With only $2 million to dramatize Earth’s war with Mars, Pal’s team of artists and special-effects wizards had to get very creative. Switching Wells’s setting from Victorian-era Sussex to modern-day southern California helped cut costs, but their biggest challenge was conjuring the Martian war machines described by Wells as having “tripod legs.” Art director Albert Nozaki designed long, black legs on which the machines could walk, but they almost electrocuted the crew. George Pal recalled, “It was dangerous to generate a million volts on a regular soundstage…. It could have killed someone, perhaps set the studio on fire.” So the legs were scrapped, and the Martian machines hovered in midair instead, suspended by barely noticeable wires.
The airborne machines are equipped with snakelike heat-rays that destroy everything—humans, buildings, tanks—with a single blast. In one disturbing sequence, a pastor ventures toward one of the machines with a prayer and a cross, only to be incinerated to ashes in an instant.
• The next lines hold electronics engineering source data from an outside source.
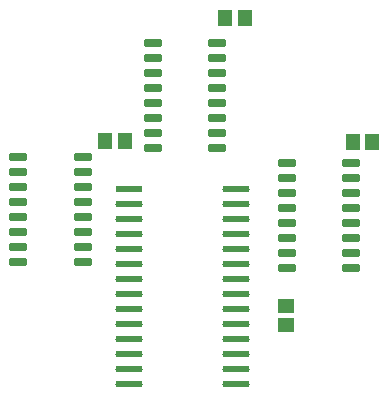
<source format=gtp>
G04*
G04 #@! TF.GenerationSoftware,Altium Limited,Altium Designer,22.7.1 (60)*
G04*
G04 Layer_Color=8421504*
%FSLAX44Y44*%
%MOMM*%
G71*
G04*
G04 #@! TF.SameCoordinates,868842FB-CB56-49F4-92B6-46A9E27D1440*
G04*
G04*
G04 #@! TF.FilePolarity,Positive*
G04*
G01*
G75*
G04:AMPARAMS|DCode=15|XSize=0.6mm|YSize=1.45mm|CornerRadius=0.051mm|HoleSize=0mm|Usage=FLASHONLY|Rotation=90.000|XOffset=0mm|YOffset=0mm|HoleType=Round|Shape=RoundedRectangle|*
%AMROUNDEDRECTD15*
21,1,0.6000,1.3480,0,0,90.0*
21,1,0.4980,1.4500,0,0,90.0*
1,1,0.1020,0.6740,0.2490*
1,1,0.1020,0.6740,-0.2490*
1,1,0.1020,-0.6740,-0.2490*
1,1,0.1020,-0.6740,0.2490*
%
%ADD15ROUNDEDRECTD15*%
G04:AMPARAMS|DCode=16|XSize=2.3028mm|YSize=0.5821mm|CornerRadius=0.2911mm|HoleSize=0mm|Usage=FLASHONLY|Rotation=0.000|XOffset=0mm|YOffset=0mm|HoleType=Round|Shape=RoundedRectangle|*
%AMROUNDEDRECTD16*
21,1,2.3028,0.0000,0,0,0.0*
21,1,1.7207,0.5821,0,0,0.0*
1,1,0.5821,0.8603,0.0000*
1,1,0.5821,-0.8603,0.0000*
1,1,0.5821,-0.8603,0.0000*
1,1,0.5821,0.8603,0.0000*
%
%ADD16ROUNDEDRECTD16*%
%ADD17R,2.3028X0.5821*%
%ADD18R,1.3606X1.1578*%
%ADD19R,1.1578X1.3606*%
D15*
X229870Y307340D02*
D03*
Y320040D02*
D03*
Y332740D02*
D03*
Y345440D02*
D03*
Y358140D02*
D03*
Y370840D02*
D03*
Y383540D02*
D03*
Y396240D02*
D03*
X175370Y307340D02*
D03*
Y320040D02*
D03*
Y332740D02*
D03*
Y345440D02*
D03*
Y358140D02*
D03*
Y370840D02*
D03*
Y383540D02*
D03*
Y396240D02*
D03*
X288980Y294640D02*
D03*
Y281940D02*
D03*
Y269240D02*
D03*
Y256540D02*
D03*
Y243840D02*
D03*
Y231140D02*
D03*
Y218440D02*
D03*
Y205740D02*
D03*
X343480Y294640D02*
D03*
Y281940D02*
D03*
Y269240D02*
D03*
Y256540D02*
D03*
Y243840D02*
D03*
Y231140D02*
D03*
Y218440D02*
D03*
Y205740D02*
D03*
X116150Y210820D02*
D03*
Y223520D02*
D03*
Y236220D02*
D03*
Y248920D02*
D03*
Y261620D02*
D03*
Y274320D02*
D03*
Y287020D02*
D03*
Y299720D02*
D03*
X61650Y210820D02*
D03*
Y223520D02*
D03*
Y236220D02*
D03*
Y248920D02*
D03*
Y261620D02*
D03*
Y274320D02*
D03*
Y287020D02*
D03*
Y299720D02*
D03*
D16*
X245815Y273050D02*
D03*
Y260350D02*
D03*
Y247650D02*
D03*
Y234950D02*
D03*
Y222250D02*
D03*
Y209550D02*
D03*
Y196850D02*
D03*
Y184150D02*
D03*
Y171450D02*
D03*
Y158750D02*
D03*
Y146050D02*
D03*
Y133350D02*
D03*
Y120650D02*
D03*
Y107950D02*
D03*
X155505D02*
D03*
Y120650D02*
D03*
Y133350D02*
D03*
Y146050D02*
D03*
Y158750D02*
D03*
Y171450D02*
D03*
Y184150D02*
D03*
Y196850D02*
D03*
Y209550D02*
D03*
Y222250D02*
D03*
Y234950D02*
D03*
Y247650D02*
D03*
Y260350D02*
D03*
D17*
Y273050D02*
D03*
D18*
X288290Y157446D02*
D03*
Y173990D02*
D03*
D19*
X151782Y313690D02*
D03*
X135238D02*
D03*
X361332Y312420D02*
D03*
X344788D02*
D03*
X253382Y417830D02*
D03*
X236838D02*
D03*
M02*

</source>
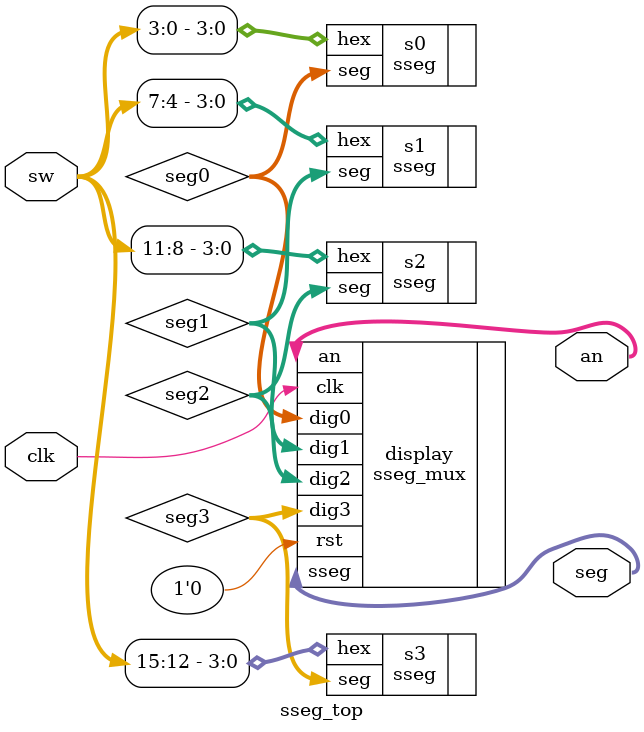
<source format=v>
`timescale 1ns / 1ps


module sseg_top(
    input clk,
    input [15:0] sw,
    output [6:0] seg,
    output [3:0] an
    );
    
    wire [6:0] seg0, seg1, seg2, seg3;
    
    sseg s0(.hex(sw[3:0]), .seg(seg0));     
    sseg s1(.hex(sw[7:4]), .seg(seg1));     
    sseg s2(.hex(sw[11:8]), .seg(seg2));     
    sseg s3(.hex(sw[15:12]), .seg(seg3));     

    sseg_mux display(.clk(clk), .rst(1'b0), .dig0(seg0), .dig1(seg1), .dig2(seg2), .dig3(seg3), .an(an), .sseg(seg));
endmodule
</source>
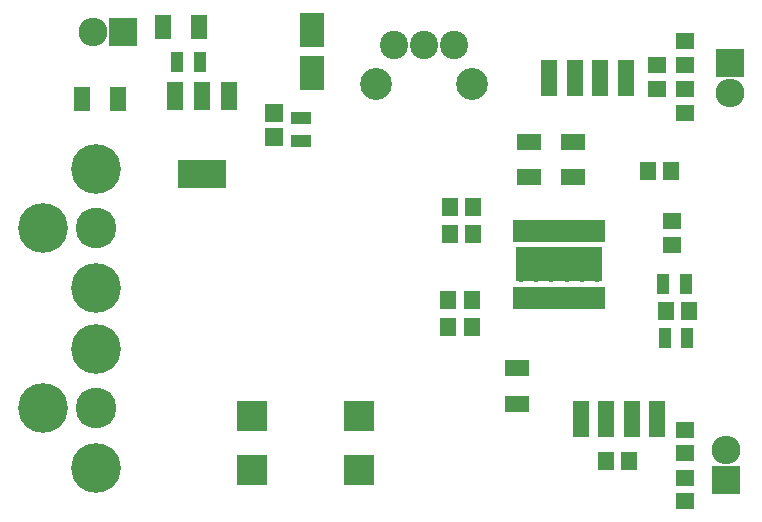
<source format=gbr>
G04 #@! TF.FileFunction,Soldermask,Top*
%FSLAX46Y46*%
G04 Gerber Fmt 4.6, Leading zero omitted, Abs format (unit mm)*
G04 Created by KiCad (PCBNEW 4.0.2-4+6225~38~ubuntu14.04.1-stable) date Thu 07 Jul 2016 06:29:20 PM CEST*
%MOMM*%
G01*
G04 APERTURE LIST*
%ADD10C,0.100000*%
%ADD11C,4.210000*%
%ADD12C,3.448000*%
%ADD13R,1.400000X2.000000*%
%ADD14R,1.650000X1.400000*%
%ADD15R,2.000000X1.400000*%
%ADD16R,2.000200X3.000960*%
%ADD17R,1.400000X1.650000*%
%ADD18R,1.390600X3.092400*%
%ADD19R,2.432000X2.432000*%
%ADD20O,2.432000X2.432000*%
%ADD21R,1.100000X1.700000*%
%ADD22C,2.400000*%
%ADD23C,2.700000*%
%ADD24R,2.508200X2.508200*%
%ADD25R,4.057600X2.432000*%
%ADD26R,1.416000X2.432000*%
%ADD27R,1.700000X1.100000*%
%ADD28R,1.598880X1.598880*%
%ADD29R,0.650000X1.950000*%
%ADD30R,7.400000X3.000000*%
%ADD31C,0.908000*%
G04 APERTURE END LIST*
D10*
D11*
X101600000Y-116840000D03*
X106095800Y-111836200D03*
X106095800Y-121843800D03*
D12*
X106095800Y-116840000D03*
D13*
X104926000Y-90678000D03*
X107926000Y-90678000D03*
X111784000Y-84582000D03*
X114784000Y-84582000D03*
D14*
X153543000Y-89773000D03*
X153543000Y-87773000D03*
X155956000Y-85741000D03*
X155956000Y-87741000D03*
D15*
X142748000Y-94258000D03*
X142748000Y-97258000D03*
D16*
X124333000Y-88414860D03*
X124333000Y-84813140D03*
D15*
X141732000Y-116435000D03*
X141732000Y-113435000D03*
X146431000Y-94258000D03*
X146431000Y-97258000D03*
D14*
X155956000Y-91805000D03*
X155956000Y-89805000D03*
D17*
X151241000Y-121285000D03*
X149241000Y-121285000D03*
D14*
X155956000Y-122698000D03*
X155956000Y-124698000D03*
D17*
X138033000Y-99822000D03*
X136033000Y-99822000D03*
X138033000Y-102108000D03*
X136033000Y-102108000D03*
X137906000Y-109982000D03*
X135906000Y-109982000D03*
X137906000Y-107696000D03*
X135906000Y-107696000D03*
D14*
X155956000Y-120634000D03*
X155956000Y-118634000D03*
D17*
X154321000Y-108585000D03*
X156321000Y-108585000D03*
D14*
X154813000Y-100981000D03*
X154813000Y-102981000D03*
D17*
X154797000Y-96774000D03*
X152797000Y-96774000D03*
D18*
X144449800Y-88900000D03*
X146634200Y-88900000D03*
X150952200Y-88900000D03*
X148767800Y-88900000D03*
X147116800Y-117729000D03*
X149301200Y-117729000D03*
X153619200Y-117729000D03*
X151434800Y-117729000D03*
D19*
X108331000Y-84963000D03*
D20*
X105791000Y-84963000D03*
D21*
X114869000Y-87503000D03*
X112969000Y-87503000D03*
X156144000Y-110871000D03*
X154244000Y-110871000D03*
X154117000Y-106299000D03*
X156017000Y-106299000D03*
D22*
X136358000Y-86106000D03*
X133858000Y-86106000D03*
X131358000Y-86106000D03*
D23*
X137958000Y-89406000D03*
X129758000Y-89406000D03*
D19*
X159766000Y-87630000D03*
D20*
X159766000Y-90170000D03*
D19*
X159385000Y-122936000D03*
D20*
X159385000Y-120396000D03*
D24*
X128384300Y-122008900D03*
X119265700Y-122008900D03*
X128384300Y-117513100D03*
X119265700Y-117513100D03*
D25*
X115062000Y-97028000D03*
D26*
X115062000Y-90424000D03*
X112776000Y-90424000D03*
X117348000Y-90424000D03*
D27*
X123444000Y-94168000D03*
X123444000Y-92268000D03*
D11*
X101600000Y-101600000D03*
X106095800Y-96596200D03*
X106095800Y-106603800D03*
D12*
X106095800Y-101600000D03*
D28*
X121158000Y-91787980D03*
X121158000Y-93886020D03*
D29*
X141713000Y-107448000D03*
X142363000Y-107448000D03*
X143013000Y-107448000D03*
X143663000Y-107448000D03*
X144313000Y-107448000D03*
X144963000Y-107448000D03*
X145613000Y-107448000D03*
X146263000Y-107448000D03*
X146913000Y-107448000D03*
X147563000Y-107448000D03*
X148213000Y-107448000D03*
X148863000Y-107448000D03*
X148863000Y-101848000D03*
X148213000Y-101848000D03*
X147563000Y-101848000D03*
X146913000Y-101848000D03*
X146263000Y-101848000D03*
X145613000Y-101848000D03*
X144963000Y-101848000D03*
X144313000Y-101848000D03*
X143663000Y-101848000D03*
X143013000Y-101848000D03*
X142363000Y-101848000D03*
X141713000Y-101848000D03*
D30*
X145288000Y-104648000D03*
D31*
X142038000Y-103598000D03*
X143338000Y-103598000D03*
X144638000Y-103598000D03*
X145938000Y-103598000D03*
X147238000Y-103598000D03*
X148538000Y-103598000D03*
X142038000Y-104648000D03*
X143338000Y-104648000D03*
X144638000Y-104648000D03*
X145938000Y-104648000D03*
X147238000Y-104648000D03*
X148538000Y-104648000D03*
X142038000Y-105698000D03*
X143338000Y-105698000D03*
X144638000Y-105698000D03*
X145938000Y-105698000D03*
X147238000Y-105698000D03*
X148538000Y-105698000D03*
M02*

</source>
As the earthling death tolls start to rise, panic sets in, followed by mass hysteria. The undercurrent of paranoia tapped into America’s Red Scare mentality, as did the religious motif, supplied not by H. G. Wells but by screenwriter Barré Lyndon. In the end, it is only a miracle “which God in his wisdom had put upon this earth” that can save humanity from the godless invaders.
Though very much a product of its era, The War of the Worlds remains a paragon of creative ingenuity and pre-CGI craftsmanship. It also set the standard for subsequent versions to follow, from Independence Day (a 1996 loose reworking of the story) to Spielberg’s 2005 summer blockbuster, War of the Worlds.